Hours later, I went to the grocery store. Deeply tired, I floated between the worlds again, walking the cleaning supply aisle and then moving to the deli. Almost perceiving the man’s Spirit sailing behind me. I bought nothing. Earlier, as we waited in that back room, doing much of nothing at all, standing in the in-between, I had prayed for his healing, for his release from suffering, for God’s will, general prayers, and the Mrityunjaya, a mantra for healing and protection. Because in that situation, I did not know what is best in any way or form. I wondered about the man, about his wife. A staff member said it was a long marriage. And I wondered that we would have been there at all.
The doctor thanked JG and myself for helping. I came home to hear of some difficult events that had occurred that day for others. People tittering on the edge or just missing the edge. I’ve heard that people often leave the world at the end of a year. I don’t know if that’s true or if it’s just that it’s the end of the year and so we are more acutely aware of endings.

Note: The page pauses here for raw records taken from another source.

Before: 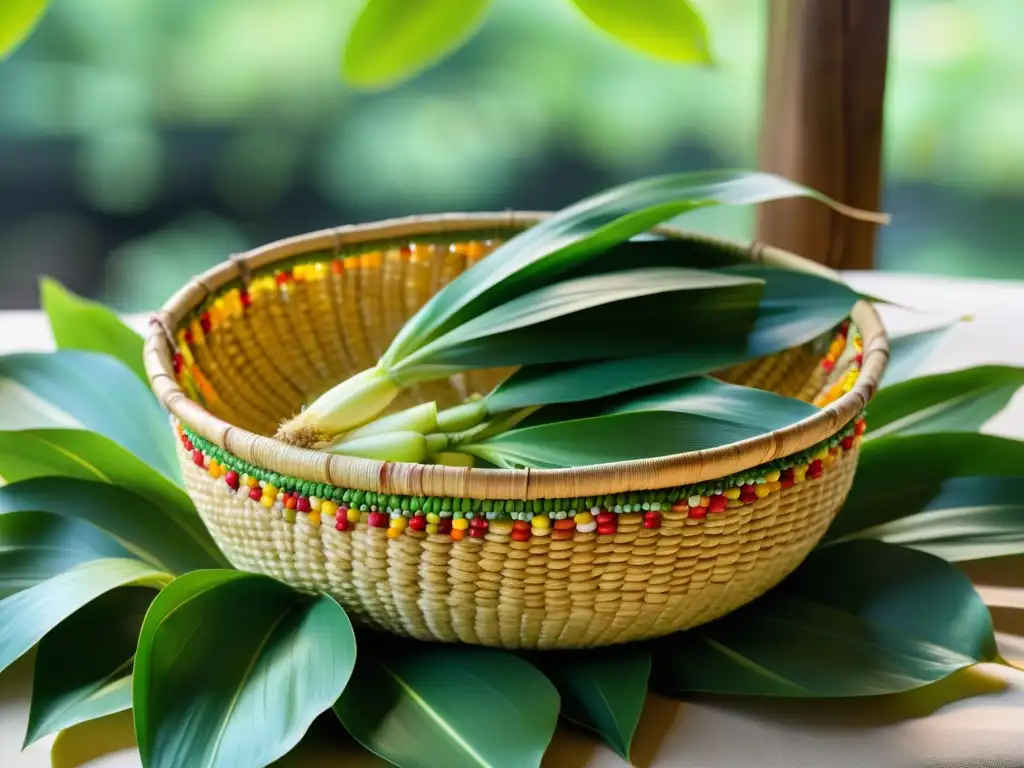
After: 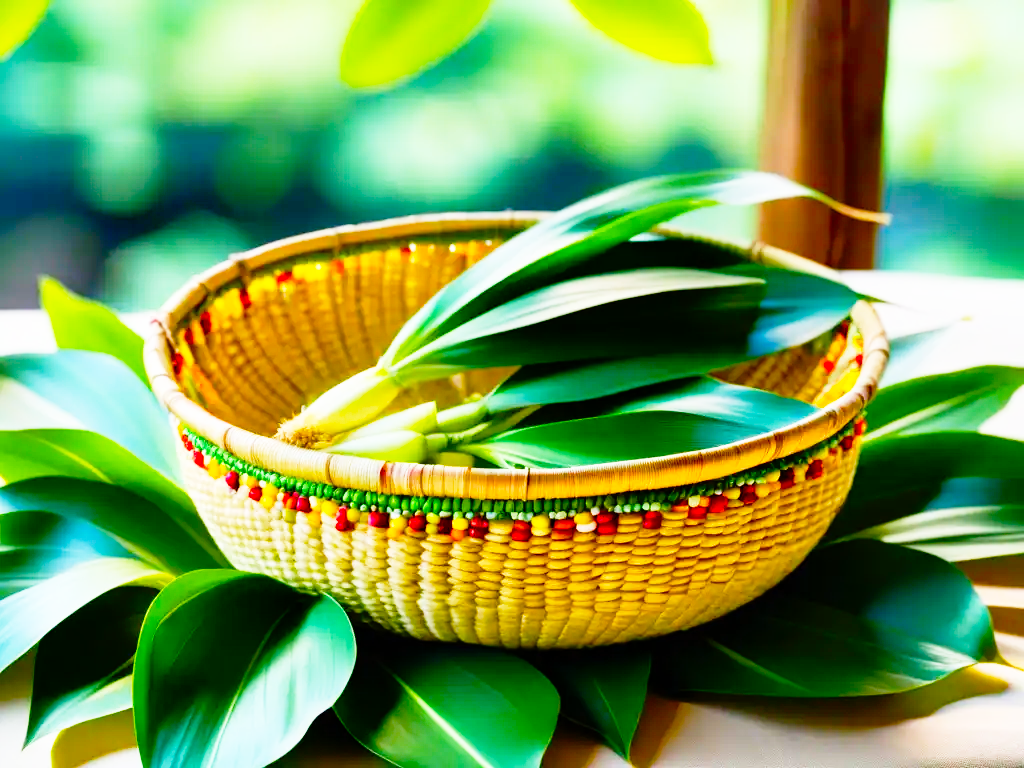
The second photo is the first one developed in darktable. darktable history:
color balance rgb: shadows lift › luminance -10.35%, linear chroma grading › global chroma 6.516%, perceptual saturation grading › global saturation 34.958%, perceptual saturation grading › highlights -24.776%, perceptual saturation grading › shadows 49.302%, perceptual brilliance grading › global brilliance 2.154%, perceptual brilliance grading › highlights -3.866%
exposure: exposure -0.147 EV, compensate highlight preservation false
contrast brightness saturation: saturation 0.127
base curve: curves: ch0 [(0, 0) (0.012, 0.01) (0.073, 0.168) (0.31, 0.711) (0.645, 0.957) (1, 1)], preserve colors none
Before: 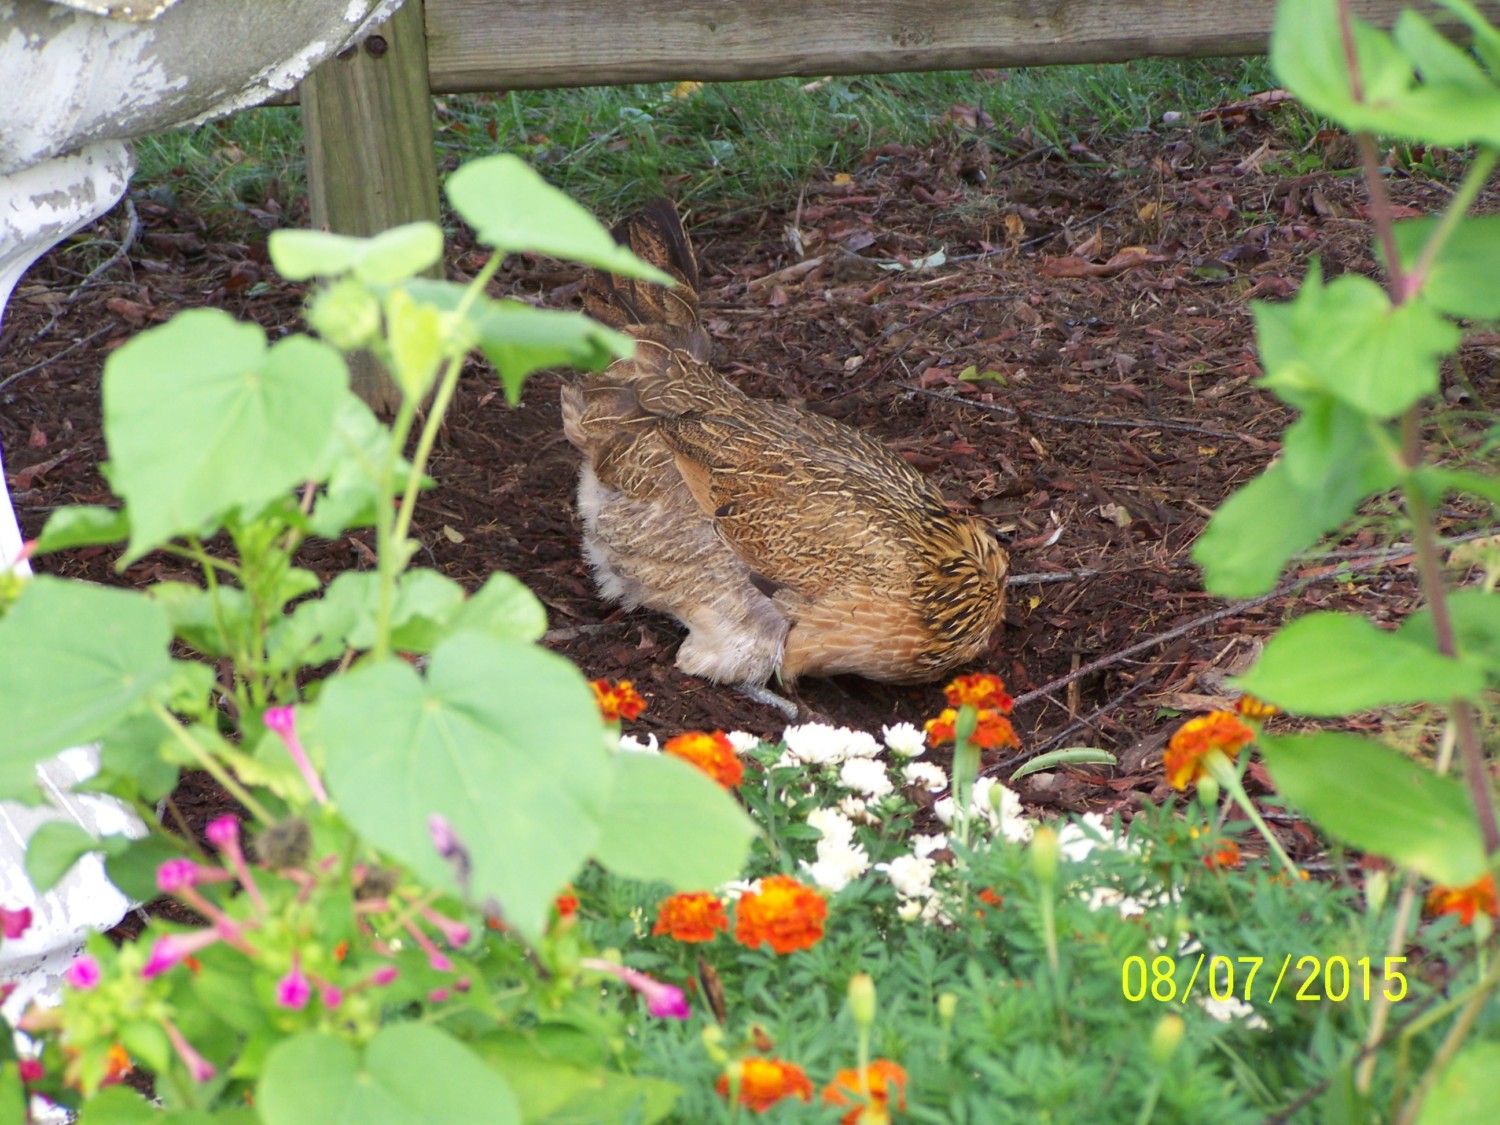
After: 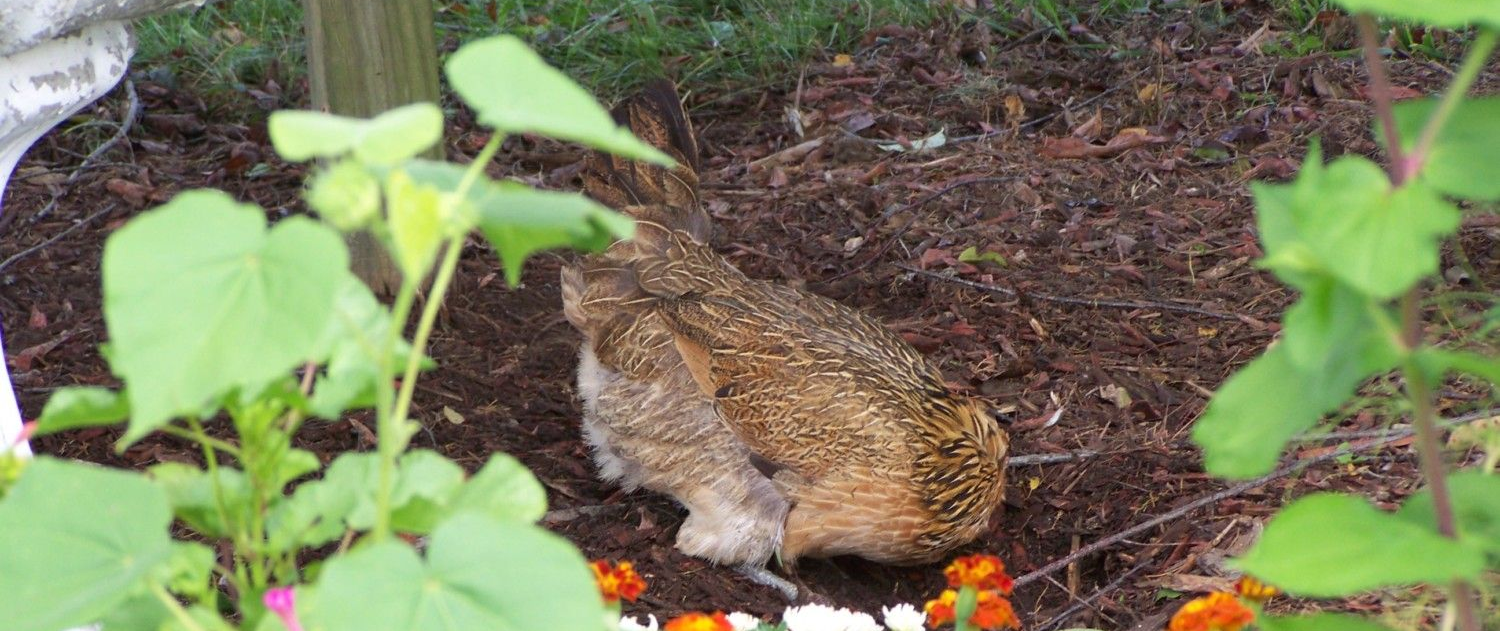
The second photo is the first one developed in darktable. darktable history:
white balance: emerald 1
crop and rotate: top 10.605%, bottom 33.274%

People’s reactions varied. A few people said how horrifying that must have been to see. To the contrary, there was nothing horrifying about it. Every single movement that occurred seemed natural, choreographed and balletic. A friend of JG’s joked to her, “You can really knock em dead,” a little gallows humor.

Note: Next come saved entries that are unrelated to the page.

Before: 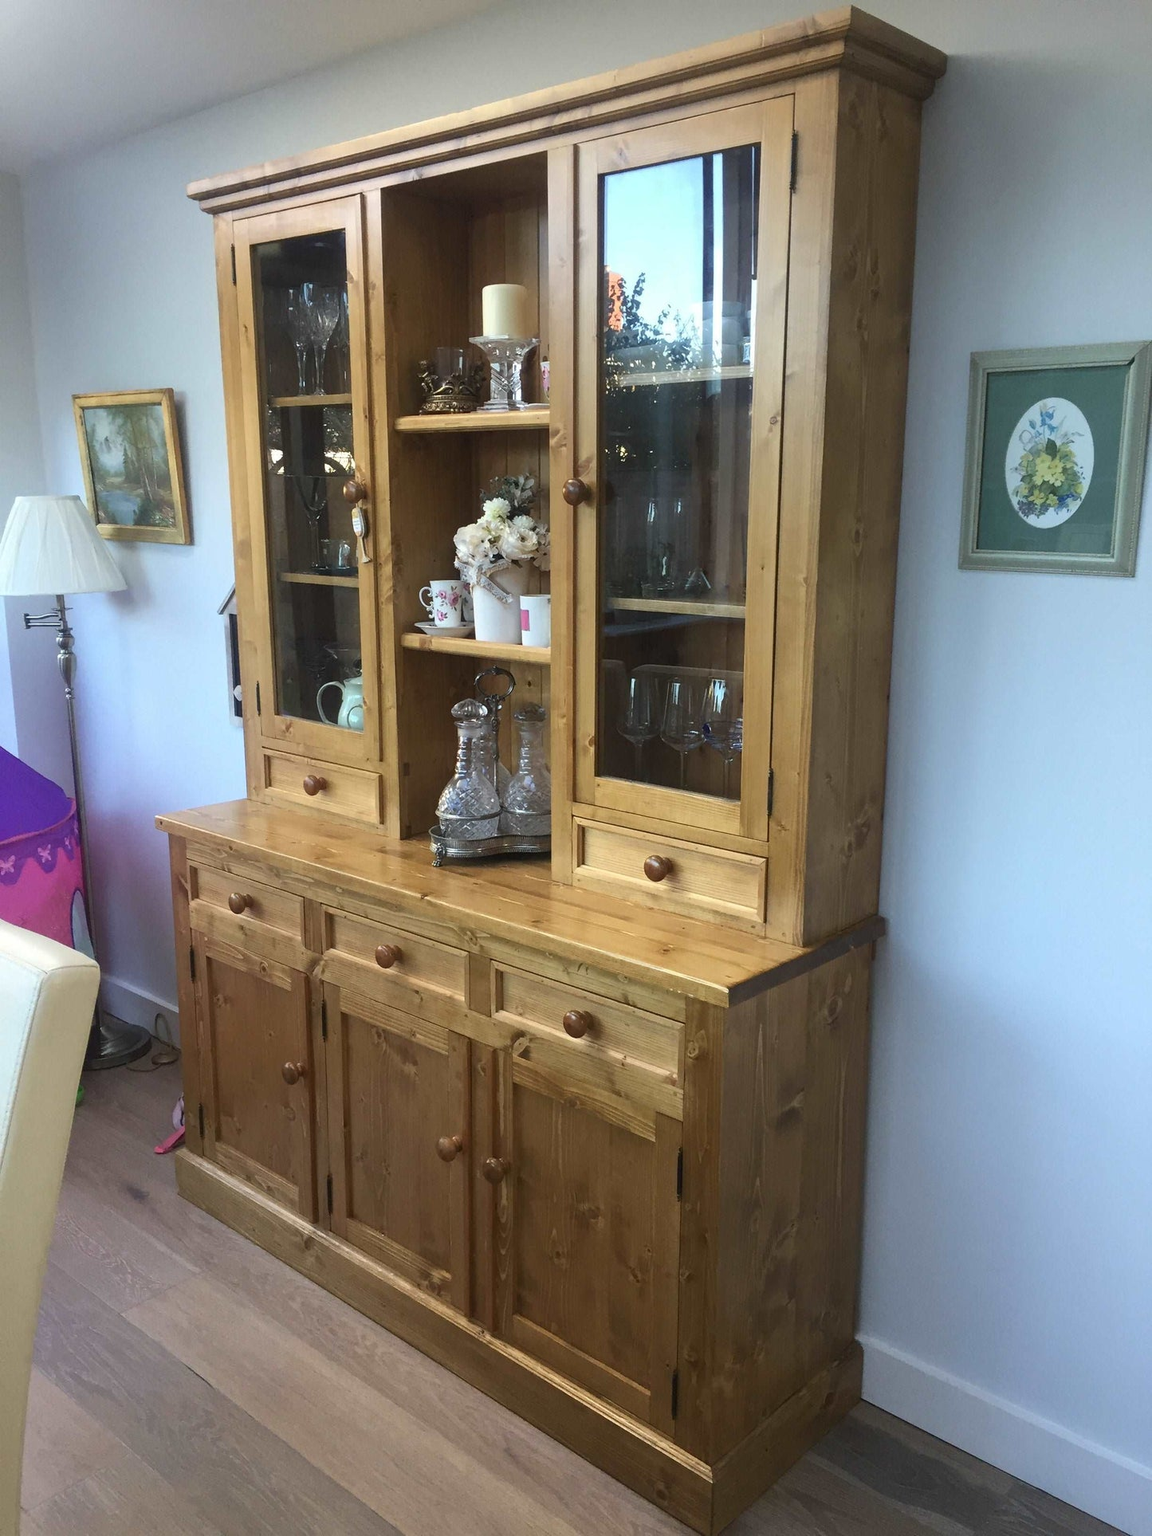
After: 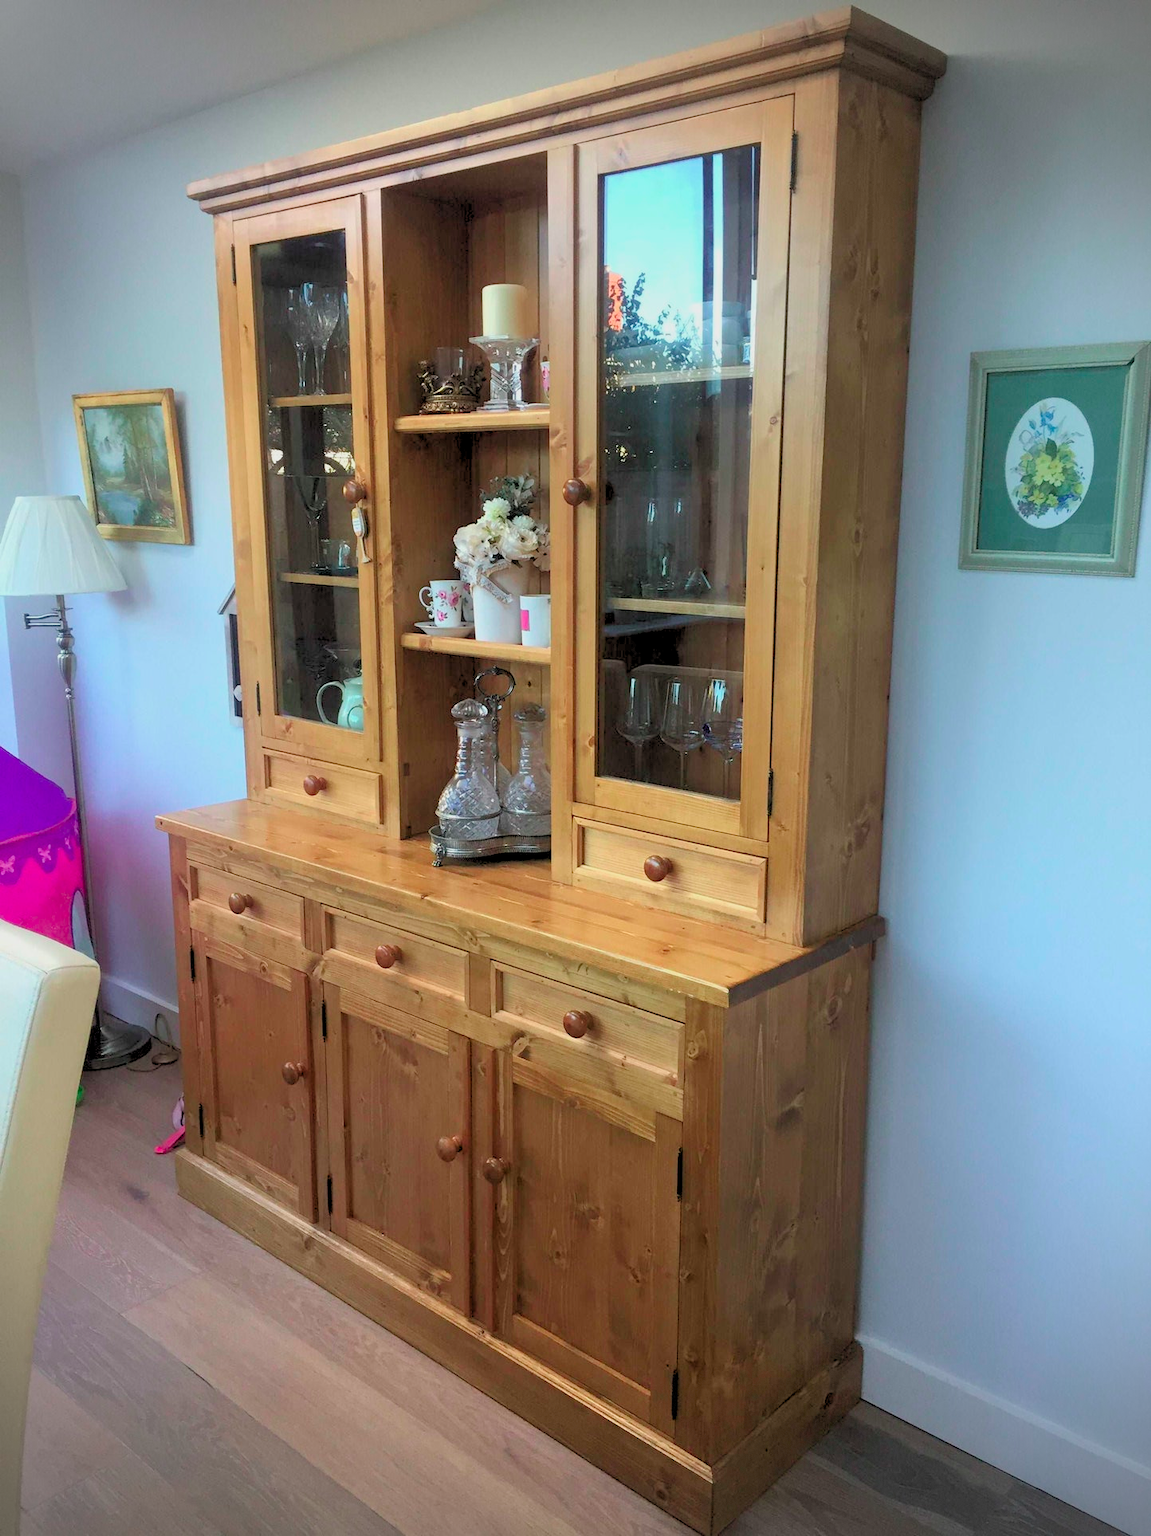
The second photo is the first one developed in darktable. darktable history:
rgb levels: preserve colors sum RGB, levels [[0.038, 0.433, 0.934], [0, 0.5, 1], [0, 0.5, 1]]
color contrast: green-magenta contrast 1.73, blue-yellow contrast 1.15
vignetting: dithering 8-bit output, unbound false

It gave me pause, feeling a bit in awe of and at the wonders of life. The endings and the beginnings, and to paraphrase Ram Das, that on this walk we take together, we walk each other home. Grateful for my mom and for JG, and that we stand together this side of the veil, this side of the World door. And that laughter, in the midst of death, may be one of our greatest allies. The pictures, above, are of JG and my mom laughing just before all this occurred. In the next moment, sandwiched in-between, we witnessed a man pass from this life. And then we found humor again—or more accurately—humor found us, as three bathroom buddies crowded together, all within the frame of a single Wednesday afternoon.
I talked to the doctor early the next morning. He confirmed the man didn’t make it. I said maybe he felt comfortable coming to his office – or leaving from his office. The doctor said that he had the best shot coding there, that the paramedics took him to the hospital but couldn’t resuscitate him, and that his wife was appreciative of the efforts.